Il libro sviluppa una serie di riflessioni sui punti di fragilità delle nostre filiere globali. A queste filiere Federico Fubini dedica pagine dense e illuminanti, dando conto degli esiti di una applicazione meccanica delle teorie ricardiane sulla specializzazione produttiva. Le filiere produttive lunghe e globalizzate possono ottimizzare costi e profitti, aumentando però in maniera esponenziale i rischi e la dipendenza commerciale.
È sulla base di osservazioni di questo tipo che qualcuno ha cominciato a parlare di de-globalizzazione, teorizzando le virtù delle filiere corte. Corte fino a tendere allo zero. Ma è proprio nei nostri territori, che più hanno fatto del chilometro zero un ideale da perseguire, che si sono sviluppate anche consistenti realtà aziendali in grado di dare un volto umano alla globalizzazione. La localizzazione diversificata dei siti di produzione e di approvvigionamento si è rivelata idonea a gestire la flessibilità richiesta dalla pandemia e dalla guerra oltre che a consentire una corretta gestione dei rischi.
La differenziazione geografica della produzione e dei mercati di sbocco e di approvvigionamento non rinuncia alle economie della specializzazione produttiva, ma sa equilibrare le economie di scala e le economie di prossimità; l’ottimizzazione dei costi ma anche quella dei rischi.
La gestione del rischio insito nel modello di business non è una preoccupazione diffusa nelle nostre imprese industriali e ancor meno nelle nostre istituzioni pubbliche, che finora non hanno considerato la prevenzione di questi rischi un loro compito. Il grado di ridondanza e di elasticità da introdurre nei sistemi di produzione e nelle filiere di che li sorreggono, deve consentire una risposta adeguata agli choc esterni. Il che significa, per esempio, tenere attivi più canali di approvvigionamento dislocati in aree geopolitiche diverse e «complementari». Aumentano i costi, ma aumenta anche la sicurezza. La dipendenza dal gas russo, dai microchip cinesi, dai grandi player della logistica e via elencando è alla base delle strozzature che le nostre imprese e il sistema Italia si trovano oggi ad affrontare senza disporre di strumenti adeguati. E anche questo ha i suoi costi.
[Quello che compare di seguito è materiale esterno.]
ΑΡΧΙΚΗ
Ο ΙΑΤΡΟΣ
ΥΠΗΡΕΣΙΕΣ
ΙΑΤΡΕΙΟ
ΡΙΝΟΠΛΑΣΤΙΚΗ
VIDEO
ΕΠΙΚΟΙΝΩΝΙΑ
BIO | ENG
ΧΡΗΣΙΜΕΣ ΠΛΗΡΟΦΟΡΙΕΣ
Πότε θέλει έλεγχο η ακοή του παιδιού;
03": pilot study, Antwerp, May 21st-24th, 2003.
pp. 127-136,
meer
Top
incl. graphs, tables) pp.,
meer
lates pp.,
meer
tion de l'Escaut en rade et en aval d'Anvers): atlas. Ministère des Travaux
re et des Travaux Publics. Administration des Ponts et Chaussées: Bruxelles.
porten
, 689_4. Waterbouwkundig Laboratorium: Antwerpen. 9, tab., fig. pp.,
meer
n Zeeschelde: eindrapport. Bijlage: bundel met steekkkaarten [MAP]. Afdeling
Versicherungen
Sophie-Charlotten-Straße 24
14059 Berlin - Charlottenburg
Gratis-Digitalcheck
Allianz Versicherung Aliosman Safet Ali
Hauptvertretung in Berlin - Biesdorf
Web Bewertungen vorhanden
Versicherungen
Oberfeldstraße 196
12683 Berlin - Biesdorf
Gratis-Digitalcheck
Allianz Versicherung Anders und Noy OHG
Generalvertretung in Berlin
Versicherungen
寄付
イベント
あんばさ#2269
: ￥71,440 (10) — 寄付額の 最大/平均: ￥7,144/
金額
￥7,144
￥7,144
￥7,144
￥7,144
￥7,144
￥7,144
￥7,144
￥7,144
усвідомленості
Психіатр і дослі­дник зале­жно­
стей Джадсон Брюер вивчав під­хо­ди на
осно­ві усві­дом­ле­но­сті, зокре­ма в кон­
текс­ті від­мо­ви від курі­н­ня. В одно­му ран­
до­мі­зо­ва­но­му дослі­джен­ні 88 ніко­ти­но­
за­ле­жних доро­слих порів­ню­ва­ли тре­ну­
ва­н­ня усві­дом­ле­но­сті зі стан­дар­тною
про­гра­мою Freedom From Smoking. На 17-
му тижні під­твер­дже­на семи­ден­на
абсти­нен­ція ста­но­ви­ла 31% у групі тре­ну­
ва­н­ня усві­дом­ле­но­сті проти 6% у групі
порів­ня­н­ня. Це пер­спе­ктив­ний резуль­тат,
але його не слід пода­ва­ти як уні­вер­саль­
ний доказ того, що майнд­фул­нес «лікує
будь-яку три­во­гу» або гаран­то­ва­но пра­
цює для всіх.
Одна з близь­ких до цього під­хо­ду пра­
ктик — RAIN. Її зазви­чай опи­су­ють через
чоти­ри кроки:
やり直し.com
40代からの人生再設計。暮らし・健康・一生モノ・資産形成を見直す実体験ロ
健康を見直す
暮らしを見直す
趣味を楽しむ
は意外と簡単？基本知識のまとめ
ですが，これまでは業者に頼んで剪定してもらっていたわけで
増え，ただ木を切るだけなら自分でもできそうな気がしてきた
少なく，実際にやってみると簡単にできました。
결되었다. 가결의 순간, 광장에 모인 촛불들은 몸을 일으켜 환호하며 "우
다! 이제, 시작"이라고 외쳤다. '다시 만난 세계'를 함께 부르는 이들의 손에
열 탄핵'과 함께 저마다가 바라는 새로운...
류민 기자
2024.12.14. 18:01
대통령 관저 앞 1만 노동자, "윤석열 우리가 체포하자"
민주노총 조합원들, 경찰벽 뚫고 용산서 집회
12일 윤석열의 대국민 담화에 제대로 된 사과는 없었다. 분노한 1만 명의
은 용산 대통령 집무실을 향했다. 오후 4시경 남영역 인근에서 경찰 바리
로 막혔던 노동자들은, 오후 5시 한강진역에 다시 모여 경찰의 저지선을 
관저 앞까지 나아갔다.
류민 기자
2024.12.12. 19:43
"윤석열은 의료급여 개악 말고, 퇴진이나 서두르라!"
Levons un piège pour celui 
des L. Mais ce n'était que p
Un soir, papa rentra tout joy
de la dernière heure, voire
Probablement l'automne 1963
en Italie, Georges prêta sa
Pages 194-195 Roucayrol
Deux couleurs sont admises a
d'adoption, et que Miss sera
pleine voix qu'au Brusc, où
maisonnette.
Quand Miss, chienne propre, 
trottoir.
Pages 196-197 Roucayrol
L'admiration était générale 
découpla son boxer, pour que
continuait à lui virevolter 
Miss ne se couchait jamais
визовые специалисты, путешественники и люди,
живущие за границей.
Si tratta di rifuggire le monoculture. Ma non basta, serve anche un supporto pubblico che non deve certo interferire con le specifiche decisioni d’impresa ma proporre strutture e linee guida coerenti. Per le quali servono competenze di cui i nostri apparati pubblici non sembrano più dotati. Se mai lo sono stati in passato.
Fubini non ha dubbi: «Abbiamo visto crescere il corpo della globalizzazione e vogliamo difenderlo da chi vuole il suo opposto, l’arretratezza e l’erosione della libertà. Per quanto mi riguarda voglio difenderlo… ma non abbiamo gli anticorpi né un vaccino a questo modello di globalizzazione». È vero. Dobbiamo lavorarci per ottenerli e rinforzarli con tutti i richiami necessari.
Le difficoltà di adattamento alla nuova realtà hanno cause profonde perché, prosegue Fubini, «restiamo organizzati biologicamente per pensare lungo processi lineari, anche adesso che abbiamo costruito un mondo altamente non-lineare nella sua complessità, connettività, fragilità […] ci siamo illusi che le distanze e i tempi si potessero praticamente annullare, senza pensare che cancellare l’ordine fisico che aveva regnato per decine di migliaia di anni avrebbe comportato anche delle vulnerabilità». Il ripensamento di tempi e distanze è iniziato molto tempo fa e non solo in economia. Infatti, siamo passati dall’unità di tempo, luogo e azione della tragedia greca all’ubiquità dell’epopea postmoderna; dal tempo lineare della fisica newtoniana al tempo indefinito della fisica quantistica; dall’immobilità della fabbrica fordista al nomadismo delle reti (e dei virus). La distanza non è più quella di una volta grazie al Cloud che disgiunge spazio e tempo; e la prossimità non è ancora quella del futuro che con l’«edge computing» si avvia a rilanciare i valori della contiguità fisica sottraendosi ai rischi dell’accentramento del Cloud. Un Cloud che non sta proprio nelle nuvole ma in mostruose concentrazioni di server e di potere, sempre più difficili da maneggiare e controllare.
Per rispondere alla domanda di nuove relazioni organizzative e di mercato, di nuovi modelli di business, di controllo e reindirizzo della tecnologia, di orientamenti pubblici che una volta si chiamavano politiche industriali non c’è molto tempo. Fubini ci ha avvisato in tempi non sospetti che da dentro il vulcano arrivavano boati poco rassicuranti. Scopriamo ora che si trattava di missili e bombe.